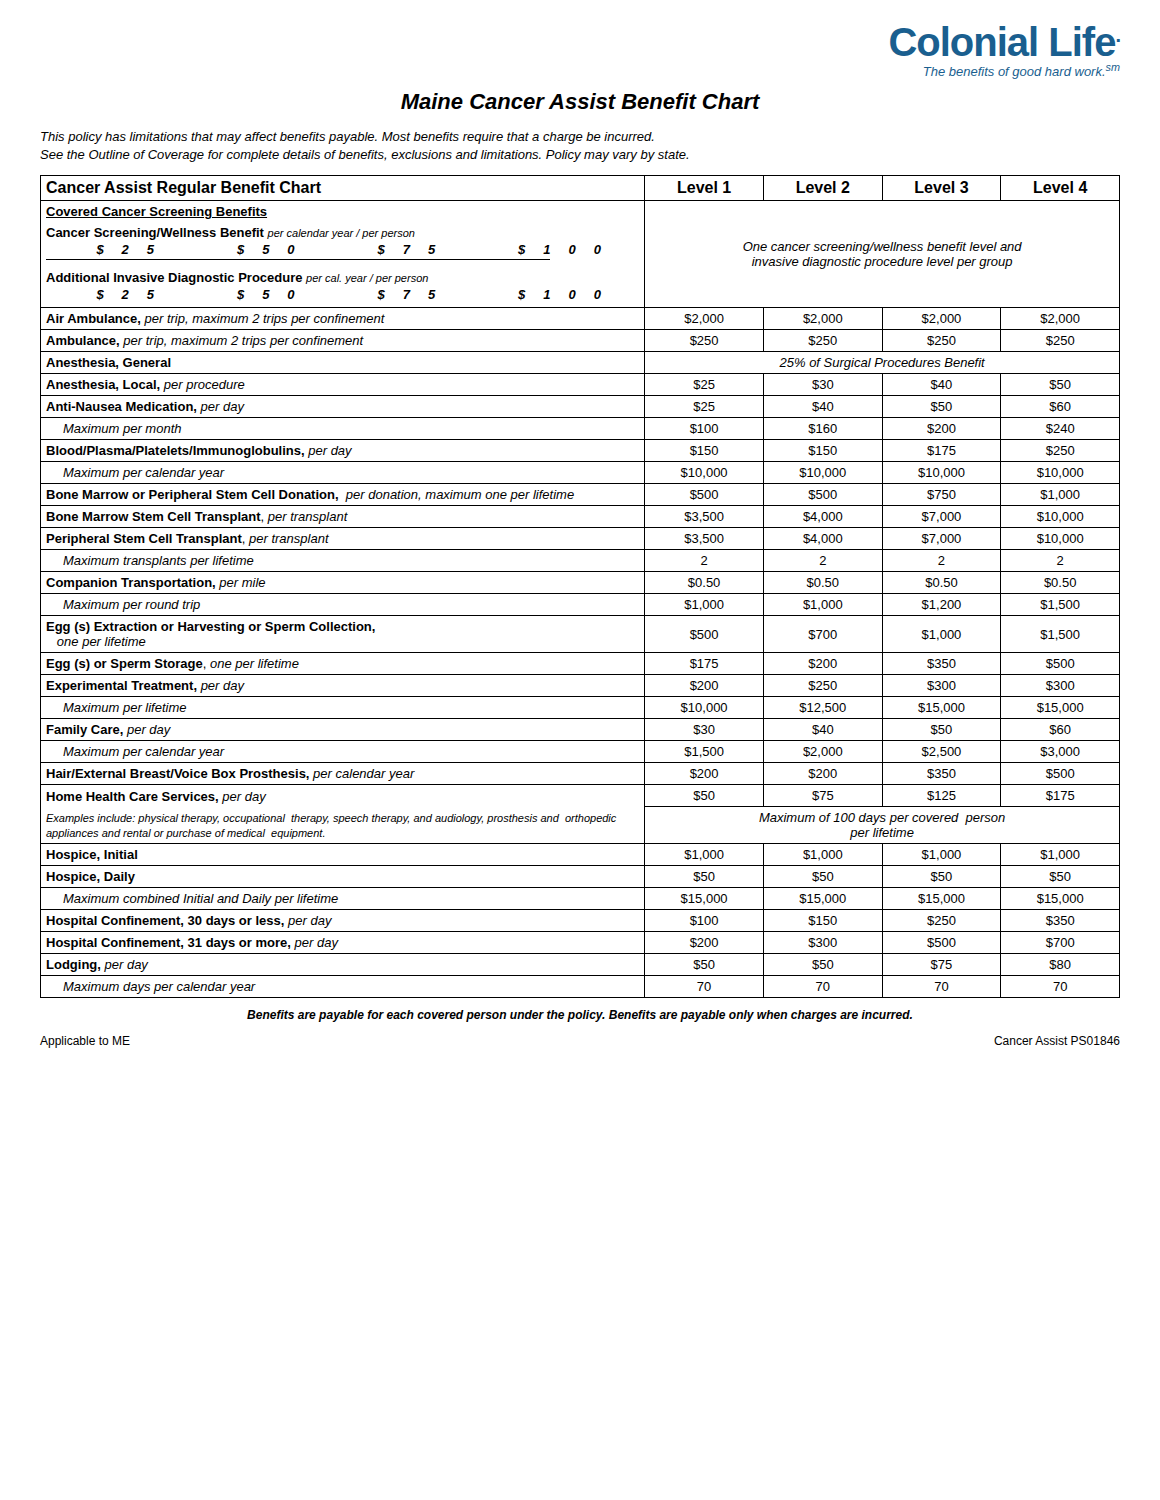Colonial Life.
The benefits of good hard work.sm
Maine Cancer Assist Benefit Chart
This policy has limitations that may affect benefits payable. Most benefits require that a charge be incurred.
See the Outline of Coverage for complete details of benefits, exclusions and limitations. Policy may vary by state.
| Cancer Assist Regular Benefit Chart | Level 1 | Level 2 | Level 3 | Level 4 |
| --- | --- | --- | --- | --- |
| Covered Cancer Screening Benefits | One cancer screening/wellness benefit level and invasive diagnostic procedure level per group |
| Cancer Screening/Wellness Benefit per calendar year / per person $25 $50 $75 $100 |
| Additional Invasive Diagnostic Procedure per cal. year / per person $25 $50 $75 $100 |
| Air Ambulance, per trip, maximum 2 trips per confinement | $2,000 | $2,000 | $2,000 | $2,000 |
| Ambulance, per trip, maximum 2 trips per confinement | $250 | $250 | $250 | $250 |
| Anesthesia, General | 25% of Surgical Procedures Benefit |
| Anesthesia, Local, per procedure | $25 | $30 | $40 | $50 |
| Anti-Nausea Medication, per day | $25 | $40 | $50 | $60 |
| Maximum per month | $100 | $160 | $200 | $240 |
| Blood/Plasma/Platelets/Immunoglobulins, per day | $150 | $150 | $175 | $250 |
| Maximum per calendar year | $10,000 | $10,000 | $10,000 | $10,000 |
| Bone Marrow or Peripheral Stem Cell Donation, per donation, maximum one per lifetime | $500 | $500 | $750 | $1,000 |
| Bone Marrow Stem Cell Transplant , per transplant | $3,500 | $4,000 | $7,000 | $10,000 |
| Peripheral Stem Cell Transplant , per transplant | $3,500 | $4,000 | $7,000 | $10,000 |
| Maximum transplants per lifetime | 2 | 2 | 2 | 2 |
| Companion Transportation, per mile | $0.50 | $0.50 | $0.50 | $0.50 |
| Maximum per round trip | $1,000 | $1,000 | $1,200 | $1,500 |
| Egg (s) Extraction or Harvesting or Sperm Collection, one per lifetime | $500 | $700 | $1,000 | $1,500 |
| Egg (s) or Sperm Storage , one per lifetime | $175 | $200 | $350 | $500 |
| Experimental Treatment, per day | $200 | $250 | $300 | $300 |
| Maximum per lifetime | $10,000 | $12,500 | $15,000 | $15,000 |
| Family Care, per day | $30 | $40 | $50 | $60 |
| Maximum per calendar year | $1,500 | $2,000 | $2,500 | $3,000 |
| Hair/External Breast/Voice Box Prosthesis, per calendar year | $200 | $200 | $350 | $500 |
| Home Health Care Services, per day | $50 | $75 | $125 | $175 |
| Examples include: physical therapy, occupational therapy, speech therapy, and audiology, prosthesis and orthopedic appliances and rental or purchase of medical equipment. | Maximum of 100 days per covered person per lifetime |
| Hospice, Initial | $1,000 | $1,000 | $1,000 | $1,000 |
| Hospice, Daily | $50 | $50 | $50 | $50 |
| Maximum combined Initial and Daily per lifetime | $15,000 | $15,000 | $15,000 | $15,000 |
| Hospital Confinement, 30 days or less, per day | $100 | $150 | $250 | $350 |
| Hospital Confinement, 31 days or more, per day | $200 | $300 | $500 | $700 |
| Lodging, per day | $50 | $50 | $75 | $80 |
| Maximum days per calendar year | 70 | 70 | 70 | 70 |
Benefits are payable for each covered person under the policy. Benefits are payable only when charges are incurred.
Applicable to ME Cancer Assist PS01846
· · · · ·
▸ Your objective
Print all of the data exactly, and do not carry over any pictures.

▸ Answer to the problem
Colonial Life.
The benefits of good hard work.sm
Maine Cancer Assist Benefit Chart
This policy has limitations that may affect benefits payable. Most benefits require that a charge be incurred.
See the Outline of Coverage for complete details of benefits, exclusions and limitations. Policy may vary by state.
| Cancer Assist Regular Benefit Chart | Level 1 | Level 2 | Level 3 | Level 4 |
| --- | --- | --- | --- | --- |
| Covered Cancer Screening Benefits | One cancer screening/wellness benefit level and invasive diagnostic procedure level per group |
| Cancer Screening/Wellness Benefit per calendar year / per person $25 $50 $75 $100 |
| Additional Invasive Diagnostic Procedure per cal. year / per person $25 $50 $75 $100 |
| Air Ambulance, per trip, maximum 2 trips per confinement | $2,000 | $2,000 | $2,000 | $2,000 |
| Ambulance, per trip, maximum 2 trips per confinement | $250 | $250 | $250 | $250 |
| Anesthesia, General | 25% of Surgical Procedures Benefit |
| Anesthesia, Local, per procedure | $25 | $30 | $40 | $50 |
| Anti-Nausea Medication, per day | $25 | $40 | $50 | $60 |
| Maximum per month | $100 | $160 | $200 | $240 |
| Blood/Plasma/Platelets/Immunoglobulins, per day | $150 | $150 | $175 | $250 |
| Maximum per calendar year | $10,000 | $10,000 | $10,000 | $10,000 |
| Bone Marrow or Peripheral Stem Cell Donation, per donation, maximum one per lifetime | $500 | $500 | $750 | $1,000 |
| Bone Marrow Stem Cell Transplant , per transplant | $3,500 | $4,000 | $7,000 | $10,000 |
| Peripheral Stem Cell Transplant , per transplant | $3,500 | $4,000 | $7,000 | $10,000 |
| Maximum transplants per lifetime | 2 | 2 | 2 | 2 |
| Companion Transportation, per mile | $0.50 | $0.50 | $0.50 | $0.50 |
| Maximum per round trip | $1,000 | $1,000 | $1,200 | $1,500 |
| Egg (s) Extraction or Harvesting or Sperm Collection, one per lifetime | $500 | $700 | $1,000 | $1,500 |
| Egg (s) or Sperm Storage , one per lifetime | $175 | $200 | $350 | $500 |
| Experimental Treatment, per day | $200 | $250 | $300 | $300 |
| Maximum per lifetime | $10,000 | $12,500 | $15,000 | $15,000 |
| Family Care, per day | $30 | $40 | $50 | $60 |
| Maximum per calendar year | $1,500 | $2,000 | $2,500 | $3,000 |
| Hair/External Breast/Voice Box Prosthesis, per calendar year | $200 | $200 | $350 | $500 |
| Home Health Care Services, per day | $50 | $75 | $125 | $175 |
| Examples include: physical therapy, occupational therapy, speech therapy, and audiology, prosthesis and orthopedic appliances and rental or purchase of medical equipment. | Maximum of 100 days per covered person per lifetime |
| Hospice, Initial | $1,000 | $1,000 | $1,000 | $1,000 |
| Hospice, Daily | $50 | $50 | $50 | $50 |
| Maximum combined Initial and Daily per lifetime | $15,000 | $15,000 | $15,000 | $15,000 |
| Hospital Confinement, 30 days or less, per day | $100 | $150 | $250 | $350 |
| Hospital Confinement, 31 days or more, per day | $200 | $300 | $500 | $700 |
| Lodging, per day | $50 | $50 | $75 | $80 |
| Maximum days per calendar year | 70 | 70 | 70 | 70 |
Benefits are payable for each covered person under the policy. Benefits are payable only when charges are incurred.
Applicable to ME Cancer Assist PS01846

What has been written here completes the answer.